Sonhos e medos, planos para o futuro e lembranças sobre o passado, gosto por algumas comidas tanto quanto rejeição por outras; amigos, conhecidos e colegas, uma lista de filmes preferidos e uma opinião sobre a política no Brasil. Tudo isso, e muitas outras informações, formam quem nós somos.

Ou quem pensamos que somos.

Isso porque talvez a personalidade na qual tanto nos apegamos seja apenas um papel que interpretamos dia após dia, com uma qualidade fantástica.

Raul Seixas, maluco beleza, dizia que não era cantor, mas um ator tão bom que interpretava um cantor, e todos acreditavam nisso. E você, no que faz os outros acreditarem, e no que acredita, você mesmo?


Eu sou Samuel, nome recebido por conta que uma promessa feita por minha mãe e minha avó. Até a oitava série era o melhor aluno da classe, porque era a única opção que eu conhecia. No ensino médio eu comecei a me interessar mais por escrever do que pelas matérias da escola, o que me custou algumas provas extra no fim do ano.

(Juro que as conversas intermináveis durante os horários de aula não tiveram nada a ver com isso.)

Me comunico melhor escrevendo do que falando, porque quando quero falar as palavras e situações se chocam tão rapidamente na minha cabeça que eu não consigo escolher nenhuma, então mantenho a boca fechada. Escrevendo eu sempre consigo organizá-las.

Gosto de ouvir histórias das pessoas sobre elas mesmas (e se você quiser, pode me contar a sua à qualquer hora), mas uma das coisas que mais me dá desgosto é ver pessoas falando mal de outras por muito tempo. Gosto de acreditar que, com raras exceções, as pessoas que erram ainda estão tentando dar o seu melhor.

Dizem que não é falar mal, estão só comentando o quando fulana é puta e fulano é drogado, ah, e o outro fulano, sabia que é viado? Não compro a desculpa. Honestamente, eu faço isso às vezes, e o desgosto comigo mesmo é ainda maior que com os outros — quem sou eu pra achar que a minha versão da história de alguém é a verdade?

Não acho que seja hipocrisia, é um defeito escroto que enxergo fora e dentro de mim. Pelo menos dentro eu tenho a chance de tentar mudá-lo.

Você não vai descobrir nada sobre a superfície da minha vida olhando redes sociais (ok, talvez ache algumas fotos em que a minha mãe ou minha companheira me marcaram), mas se quiser pode mergulhar na minha cabeça aqui no Medium.
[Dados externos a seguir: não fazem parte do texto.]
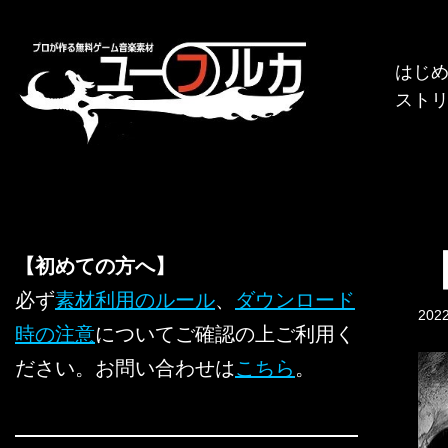
コ
はじ
ン
スト
テ
ン
ツ
へ
ス
キ
【初めての方へ】
ッ
必ず
素材利用のルール
、
ダウンロード
プ
20
時の注意
についてご確認の上ご利用く
ださい。お問い合わせは
こちら
。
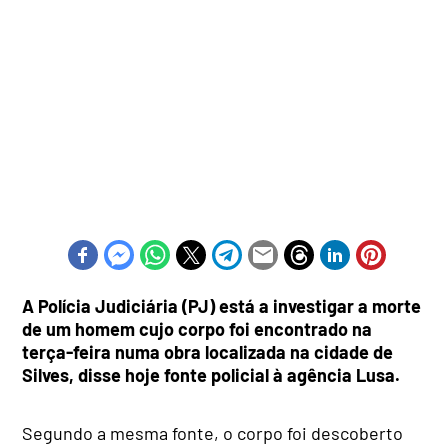
A Polícia Judiciária (PJ) está a investigar a morte
de um homem cujo corpo foi encontrado na
terça-feira numa obra localizada na cidade de
Silves, disse hoje fonte policial à agência Lusa.
Segundo a mesma fonte, o corpo foi descoberto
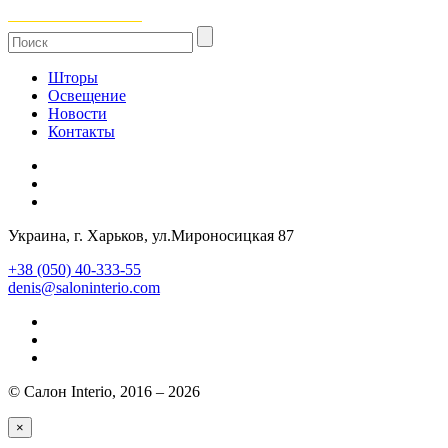
Шторы
Освещение
Новости
Контакты
Украина
, г.
Харьков
,
ул.Мироносицкая 87
+38 (050) 40-333-55
denis@saloninterio.com
© Салон Interio, 2016 – 2026
×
O mesmo vale para a minha relação com os outros — devo acessar o Facebook uns cinco, dez minutos. Por mês. Mas costumo passar pelo menos uma hora por dia lendo textos aqui. Queria que as pessoas próximas a mim escrevessem mais do que tiram fotos.


Dizem que fotografia captura o momento, mas depois de tanto escutar “vai, dá um sorriso pra foto” eu não sei se ainda acredito nisso. Textos são editados? Com certeza, mas pelo menos ninguém se dá ao trabalho de escrever cinco ou seis por dia contando mentiras.


Nesse momento eu estou pensando se você vai me achar narcisista ou egocêntrico por escrever um texto sobre mim mesmo e com tantas “cutucadas” nos outros (você ainda está lendo?) — mas a verdade é que esse não sou eu, é apenas quem eu acredito ser.

A personalidade que a minha consciência criou, separando o mundo entre as coisas que meus sentidos percebem e o que está fora do alcance deles — limitando o “eu” ao meu corpo.

Parada para um paradoxo paranoico: Eu acabei de perguntar se você está lendo, mas enquanto eu escrevo, você ainda não pode ler, e quando estiver lendo, eu já vou ter acabado de escrever. Sinto muito por não podermos nos encontrar no presente.

Mas quem sabe um dia possamos tomar um café?

Voltando ao assunto, às vezes eu penso tanto nessa relação fora/dentro que tento fazer objetos próximos se moverem usando a mente. Espero que a minha família não leia isso, então vê se não conta pra ninguém!

De toda forma, eu escrevi esse texto para você refletir sobre o que está fora e dentro da sua própria vida — quem você acredita ser? E quanto disso é parte do seu verdadeiro eu?

Tome cuidado com a máscara que você constrói — quando ela é usada por algum tempo, é preciso fazer uma escolha, entre quem você é e quem acredita ser. Caso ela seja usada por tempo demais, talvez a escolha deixe de ser sua.